━━ Listed entries ━━
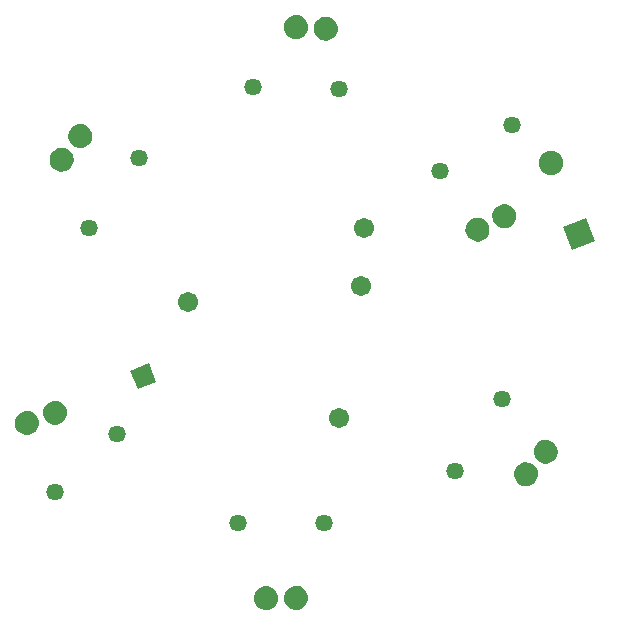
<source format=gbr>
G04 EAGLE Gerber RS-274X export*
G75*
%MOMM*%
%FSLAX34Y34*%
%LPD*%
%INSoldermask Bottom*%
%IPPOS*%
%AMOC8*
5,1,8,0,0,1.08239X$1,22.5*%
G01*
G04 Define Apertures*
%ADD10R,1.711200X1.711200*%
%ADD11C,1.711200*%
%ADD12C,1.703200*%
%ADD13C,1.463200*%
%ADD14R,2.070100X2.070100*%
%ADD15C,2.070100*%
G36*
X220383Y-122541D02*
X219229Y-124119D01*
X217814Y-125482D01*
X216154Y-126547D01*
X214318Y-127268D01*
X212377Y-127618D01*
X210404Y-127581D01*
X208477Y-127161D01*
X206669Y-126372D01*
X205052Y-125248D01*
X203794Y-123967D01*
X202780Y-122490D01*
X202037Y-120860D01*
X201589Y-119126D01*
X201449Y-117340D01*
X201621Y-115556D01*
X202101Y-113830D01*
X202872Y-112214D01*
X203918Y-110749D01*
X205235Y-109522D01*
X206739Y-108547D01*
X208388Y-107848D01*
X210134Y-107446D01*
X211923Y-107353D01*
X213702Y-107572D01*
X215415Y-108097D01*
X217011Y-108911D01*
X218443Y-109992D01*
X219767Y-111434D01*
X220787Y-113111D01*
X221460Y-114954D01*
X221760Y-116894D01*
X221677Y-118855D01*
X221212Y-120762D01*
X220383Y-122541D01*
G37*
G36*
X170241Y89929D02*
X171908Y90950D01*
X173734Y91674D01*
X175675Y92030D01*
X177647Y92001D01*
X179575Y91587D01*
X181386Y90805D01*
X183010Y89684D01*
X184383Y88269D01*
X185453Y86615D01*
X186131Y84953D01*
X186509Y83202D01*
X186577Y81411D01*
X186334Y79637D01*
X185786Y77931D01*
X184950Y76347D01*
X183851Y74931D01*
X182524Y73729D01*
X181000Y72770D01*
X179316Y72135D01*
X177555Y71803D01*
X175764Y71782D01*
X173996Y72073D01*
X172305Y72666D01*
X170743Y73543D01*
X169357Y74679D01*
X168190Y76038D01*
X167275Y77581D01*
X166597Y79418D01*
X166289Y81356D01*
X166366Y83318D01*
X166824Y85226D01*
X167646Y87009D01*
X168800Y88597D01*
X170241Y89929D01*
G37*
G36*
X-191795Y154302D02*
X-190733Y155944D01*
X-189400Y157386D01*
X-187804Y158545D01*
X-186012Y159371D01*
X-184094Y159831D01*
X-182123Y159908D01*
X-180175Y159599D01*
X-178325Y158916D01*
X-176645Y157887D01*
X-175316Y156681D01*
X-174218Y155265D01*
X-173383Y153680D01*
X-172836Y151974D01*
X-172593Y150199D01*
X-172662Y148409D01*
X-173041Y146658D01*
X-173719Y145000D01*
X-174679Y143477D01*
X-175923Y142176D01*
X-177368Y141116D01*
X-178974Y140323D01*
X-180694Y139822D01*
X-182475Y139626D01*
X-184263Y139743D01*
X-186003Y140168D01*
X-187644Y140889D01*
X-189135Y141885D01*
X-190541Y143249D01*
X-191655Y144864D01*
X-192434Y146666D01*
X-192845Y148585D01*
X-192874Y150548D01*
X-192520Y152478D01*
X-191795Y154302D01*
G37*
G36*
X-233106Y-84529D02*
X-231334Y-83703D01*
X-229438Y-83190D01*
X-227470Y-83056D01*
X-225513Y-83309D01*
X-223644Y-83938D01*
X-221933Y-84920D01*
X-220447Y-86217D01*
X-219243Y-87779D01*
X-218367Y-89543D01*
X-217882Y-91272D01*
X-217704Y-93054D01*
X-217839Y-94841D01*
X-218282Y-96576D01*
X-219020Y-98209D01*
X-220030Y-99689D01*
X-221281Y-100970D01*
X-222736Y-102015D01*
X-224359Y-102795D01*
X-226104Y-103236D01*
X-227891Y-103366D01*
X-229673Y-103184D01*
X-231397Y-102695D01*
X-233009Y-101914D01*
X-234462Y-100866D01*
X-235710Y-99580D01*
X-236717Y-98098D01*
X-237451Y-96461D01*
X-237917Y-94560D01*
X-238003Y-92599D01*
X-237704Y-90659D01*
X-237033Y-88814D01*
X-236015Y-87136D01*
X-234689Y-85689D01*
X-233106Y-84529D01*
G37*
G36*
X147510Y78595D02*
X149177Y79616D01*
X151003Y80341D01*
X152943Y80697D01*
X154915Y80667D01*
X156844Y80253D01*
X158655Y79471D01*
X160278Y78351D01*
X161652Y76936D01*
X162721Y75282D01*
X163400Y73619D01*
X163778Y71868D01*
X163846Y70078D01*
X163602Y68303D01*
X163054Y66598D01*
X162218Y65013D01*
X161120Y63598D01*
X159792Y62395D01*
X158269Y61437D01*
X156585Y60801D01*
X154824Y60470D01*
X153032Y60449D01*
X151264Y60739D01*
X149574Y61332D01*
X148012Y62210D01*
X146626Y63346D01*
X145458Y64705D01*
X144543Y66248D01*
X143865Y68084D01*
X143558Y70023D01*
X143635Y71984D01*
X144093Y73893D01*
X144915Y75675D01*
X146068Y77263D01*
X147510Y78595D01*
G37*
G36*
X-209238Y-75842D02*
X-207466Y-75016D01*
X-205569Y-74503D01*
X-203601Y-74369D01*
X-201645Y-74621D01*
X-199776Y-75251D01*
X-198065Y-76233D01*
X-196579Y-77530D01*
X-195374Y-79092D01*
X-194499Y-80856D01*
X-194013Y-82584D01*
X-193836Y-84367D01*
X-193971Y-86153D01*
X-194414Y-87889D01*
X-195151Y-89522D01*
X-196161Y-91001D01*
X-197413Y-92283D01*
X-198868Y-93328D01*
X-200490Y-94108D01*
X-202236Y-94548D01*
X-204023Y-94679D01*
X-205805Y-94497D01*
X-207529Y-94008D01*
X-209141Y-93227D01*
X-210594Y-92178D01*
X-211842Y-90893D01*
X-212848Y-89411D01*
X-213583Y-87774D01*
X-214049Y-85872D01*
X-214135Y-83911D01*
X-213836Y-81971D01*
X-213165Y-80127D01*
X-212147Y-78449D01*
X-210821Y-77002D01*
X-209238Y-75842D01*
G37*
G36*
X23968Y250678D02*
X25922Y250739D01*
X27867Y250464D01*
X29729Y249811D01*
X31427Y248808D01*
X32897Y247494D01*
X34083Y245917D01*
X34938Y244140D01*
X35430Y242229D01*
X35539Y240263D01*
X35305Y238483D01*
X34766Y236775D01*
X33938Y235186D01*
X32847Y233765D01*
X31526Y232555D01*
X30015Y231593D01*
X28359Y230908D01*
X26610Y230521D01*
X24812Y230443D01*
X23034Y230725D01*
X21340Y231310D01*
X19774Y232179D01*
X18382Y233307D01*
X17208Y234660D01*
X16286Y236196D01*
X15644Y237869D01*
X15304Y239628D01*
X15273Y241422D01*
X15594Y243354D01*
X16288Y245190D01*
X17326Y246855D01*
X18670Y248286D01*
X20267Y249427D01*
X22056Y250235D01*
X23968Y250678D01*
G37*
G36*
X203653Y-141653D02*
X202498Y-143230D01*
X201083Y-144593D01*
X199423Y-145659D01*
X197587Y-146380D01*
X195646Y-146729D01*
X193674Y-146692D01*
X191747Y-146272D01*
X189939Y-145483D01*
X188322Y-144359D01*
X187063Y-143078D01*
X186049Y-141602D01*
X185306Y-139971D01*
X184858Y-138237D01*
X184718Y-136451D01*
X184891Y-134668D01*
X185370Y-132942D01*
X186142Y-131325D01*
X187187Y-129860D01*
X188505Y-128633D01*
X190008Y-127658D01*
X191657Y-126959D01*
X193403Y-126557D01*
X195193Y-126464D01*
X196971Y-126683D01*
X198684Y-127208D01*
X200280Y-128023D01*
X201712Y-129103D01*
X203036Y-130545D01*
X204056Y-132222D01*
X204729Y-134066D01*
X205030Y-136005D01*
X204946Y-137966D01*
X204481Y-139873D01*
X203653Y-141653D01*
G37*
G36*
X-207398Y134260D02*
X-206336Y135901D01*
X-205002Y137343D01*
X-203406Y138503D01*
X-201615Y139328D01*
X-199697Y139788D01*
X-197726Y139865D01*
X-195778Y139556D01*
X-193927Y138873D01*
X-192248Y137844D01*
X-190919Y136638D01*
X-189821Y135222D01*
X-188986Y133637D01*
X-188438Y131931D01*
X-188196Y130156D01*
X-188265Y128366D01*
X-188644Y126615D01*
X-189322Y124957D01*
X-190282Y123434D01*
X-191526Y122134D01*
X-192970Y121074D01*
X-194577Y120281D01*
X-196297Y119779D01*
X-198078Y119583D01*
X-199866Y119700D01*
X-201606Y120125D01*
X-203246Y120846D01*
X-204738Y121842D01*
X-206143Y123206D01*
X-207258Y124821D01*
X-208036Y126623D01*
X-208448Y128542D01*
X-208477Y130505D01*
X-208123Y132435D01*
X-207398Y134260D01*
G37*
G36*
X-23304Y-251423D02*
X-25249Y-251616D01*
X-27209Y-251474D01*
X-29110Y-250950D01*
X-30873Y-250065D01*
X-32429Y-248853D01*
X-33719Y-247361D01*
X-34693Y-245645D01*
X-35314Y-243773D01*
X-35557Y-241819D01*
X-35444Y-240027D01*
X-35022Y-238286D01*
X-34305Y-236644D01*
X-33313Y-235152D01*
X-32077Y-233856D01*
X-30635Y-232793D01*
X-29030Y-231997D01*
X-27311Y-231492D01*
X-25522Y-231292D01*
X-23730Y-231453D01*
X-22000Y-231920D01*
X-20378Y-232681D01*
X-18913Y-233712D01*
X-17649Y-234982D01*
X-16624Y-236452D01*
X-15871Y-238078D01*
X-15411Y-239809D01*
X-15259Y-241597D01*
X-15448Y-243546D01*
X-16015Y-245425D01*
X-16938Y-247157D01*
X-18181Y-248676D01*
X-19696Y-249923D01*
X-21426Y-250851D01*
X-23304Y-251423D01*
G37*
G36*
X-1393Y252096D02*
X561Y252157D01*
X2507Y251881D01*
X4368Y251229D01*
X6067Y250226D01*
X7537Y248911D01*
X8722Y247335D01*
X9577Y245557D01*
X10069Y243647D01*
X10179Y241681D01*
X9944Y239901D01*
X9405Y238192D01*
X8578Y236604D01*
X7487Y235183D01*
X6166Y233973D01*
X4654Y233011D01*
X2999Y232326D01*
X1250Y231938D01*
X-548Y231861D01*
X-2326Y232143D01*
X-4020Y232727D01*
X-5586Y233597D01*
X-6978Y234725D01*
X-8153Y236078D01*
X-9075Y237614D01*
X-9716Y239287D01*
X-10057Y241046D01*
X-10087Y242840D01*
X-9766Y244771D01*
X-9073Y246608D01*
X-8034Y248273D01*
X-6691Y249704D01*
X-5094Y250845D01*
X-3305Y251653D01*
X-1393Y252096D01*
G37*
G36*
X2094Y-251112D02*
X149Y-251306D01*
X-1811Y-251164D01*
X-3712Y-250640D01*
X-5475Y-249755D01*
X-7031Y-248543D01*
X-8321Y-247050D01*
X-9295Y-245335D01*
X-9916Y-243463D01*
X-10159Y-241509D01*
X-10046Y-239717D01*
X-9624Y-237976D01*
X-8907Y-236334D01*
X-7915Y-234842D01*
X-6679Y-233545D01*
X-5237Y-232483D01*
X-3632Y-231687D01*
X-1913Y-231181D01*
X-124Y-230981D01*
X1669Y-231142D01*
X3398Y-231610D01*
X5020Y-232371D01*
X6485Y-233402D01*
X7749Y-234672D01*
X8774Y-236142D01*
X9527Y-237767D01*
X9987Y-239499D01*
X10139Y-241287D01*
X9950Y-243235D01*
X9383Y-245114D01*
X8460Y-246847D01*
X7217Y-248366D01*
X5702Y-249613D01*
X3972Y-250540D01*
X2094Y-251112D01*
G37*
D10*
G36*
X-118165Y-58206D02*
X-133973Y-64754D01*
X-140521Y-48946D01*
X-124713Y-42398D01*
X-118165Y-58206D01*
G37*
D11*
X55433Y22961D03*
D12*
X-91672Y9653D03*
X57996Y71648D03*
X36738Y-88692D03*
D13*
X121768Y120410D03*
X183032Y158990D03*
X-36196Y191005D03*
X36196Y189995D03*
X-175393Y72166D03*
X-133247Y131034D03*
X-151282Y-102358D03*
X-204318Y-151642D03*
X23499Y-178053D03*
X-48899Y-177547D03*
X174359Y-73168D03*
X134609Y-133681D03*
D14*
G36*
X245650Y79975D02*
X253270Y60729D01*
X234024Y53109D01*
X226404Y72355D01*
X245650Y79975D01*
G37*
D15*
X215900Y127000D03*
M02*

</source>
━━━
Required action
All lines in the data above from the one with "X221460Y-114954D01*" through the one with "X184950Y76347D01*" must be repeated exactly, and no others.

Solution to the exercise
X221460Y-114954D01*
X221760Y-116894D01*
X221677Y-118855D01*
X221212Y-120762D01*
X220383Y-122541D01*
G37*
G36*
X170241Y89929D02*
X171908Y90950D01*
X173734Y91674D01*
X175675Y92030D01*
X177647Y92001D01*
X179575Y91587D01*
X181386Y90805D01*
X183010Y89684D01*
X184383Y88269D01*
X185453Y86615D01*
X186131Y84953D01*
X186509Y83202D01*
X186577Y81411D01*
X186334Y79637D01*
X185786Y77931D01*
X184950Y76347D01*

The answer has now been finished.